CONSEGNA – Trascriva senza alcuna modifica la parte del brano sulla manovra, riportato qui sotto, che si apre con le parole contenenti "Ma la panoramica" e si chiude con "i bonus energia.".

TESTO IN ESAME –
In compenso informa il fatto quotidiano tirano un sospiro di sollievo «le società d’intermediazione finanziaria, che vengono graziate dall’addizionale IRES, le Pmi che intendono quotarsi in borsa, gli avvocati, gli allevatori di bovini e suini, i giardinieri» – noti per il rilascio di documentazione fiscale ogni qual volta recidono un filo d’erba nel giardino dei loro clienti, - «le povere società calcistiche professionistiche e dilettanti» – altrettanto note per mettere in seria difficoltà economica i calciatori, gli allenatori e le loro rispettive famiglie con retribuzioni terzomondiste, - «gli scavatori di pozzi» (sic!), rappresentanti di una categoria lavoratrice diffusissima nel nostro sconcertante paese.
Altra categoria di baciati dalla fortuna sono i pendolari condannati all’uso dei mezzi pubblici, che potranno beneficiare del 19% di abbattimento dell’imposizione sul reddito per una spesa per abbonamento non superiore a 250 euro. Di migliorare il servizio, la puntualità di treni, autobus e tram non se ne parla neanche, anche perché in questo caso s’invaderebbe l’area d’intervento di comuni e regioni e in quel caso fare promesse equivarrebbe ad un vero e proprio sfottò.
Ma la panoramica della regalistica non s’esaurisce così, solo che dalle persone fisiche si passa alle aziende, per le quali viene confermato lo sgravio triennale per un massimo di 3.000 euro all’anno per le assunzioni a tempo indeterminato con il Jobs Act: ovviamente poco importa che nella passata edizione il meccanismo si sia rivelato un mezzo flop. Più ricchi gli incentivi agli investimenti ed all’innovazione sotto forma di ammortamento, pari al 140% del valore del bene nel caso d’investimento e al 250% in caso d’innovazione. Rimangono, pur se ridotti al 50%, gli incentivi alle ristrutturazioni e i bonus energia.
Come si può vedere una straordinaria abbuffata di variopinte promesse, che come in passato sarà estremamente complicato tradurre in benefici effettivi, in considerazione di iter burocratici molto spesso assai laboriosi. Né mancano già all’esordio le contestazioni. Alternativa Popolare ha già fatto sapere che deve essere riconfermato il bonus bebè e dovrà essere introdotta nella manovra qualche misura a sostegno delle famiglie, area d’intervento sociale che pare dimenticata nel provvedimento. Mdp ha già notificato il proprio voto contrario alla manovra, non condividendo il rinnovato provvedimento di rottamazione delle cartelle esattoriali, che giudica una sorta di condono mascherato, mentre non è ancora esplicita la richiesta di modifica o gli emendamenti che saranno presentati dalle destre di Forza Italia, Lega e Fratelli d’Italia, che non s’esclude possano presentarsi all’incasso del ticket staccato in occasione della fiducia accordata sulla legge elettorale.

MATERIALE FORNITO –

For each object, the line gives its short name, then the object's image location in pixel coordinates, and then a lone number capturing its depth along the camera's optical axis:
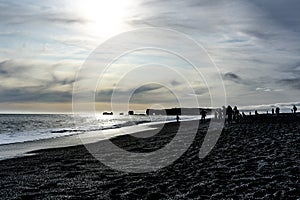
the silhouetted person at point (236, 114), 52.56
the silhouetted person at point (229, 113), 49.22
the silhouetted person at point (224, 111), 62.94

SOLUZIONE –
Ma la panoramica della regalistica non s’esaurisce così, solo che dalle persone fisiche si passa alle aziende, per le quali viene confermato lo sgravio triennale per un massimo di 3.000 euro all’anno per le assunzioni a tempo indeterminato con il Jobs Act: ovviamente poco importa che nella passata edizione il meccanismo si sia rivelato un mezzo flop. Più ricchi gli incentivi agli investimenti ed all’innovazione sotto forma di ammortamento, pari al 140% del valore del bene nel caso d’investimento e al 250% in caso d’innovazione. Rimangono, pur se ridotti al 50%, gli incentivi alle ristrutturazioni e i bonus energia.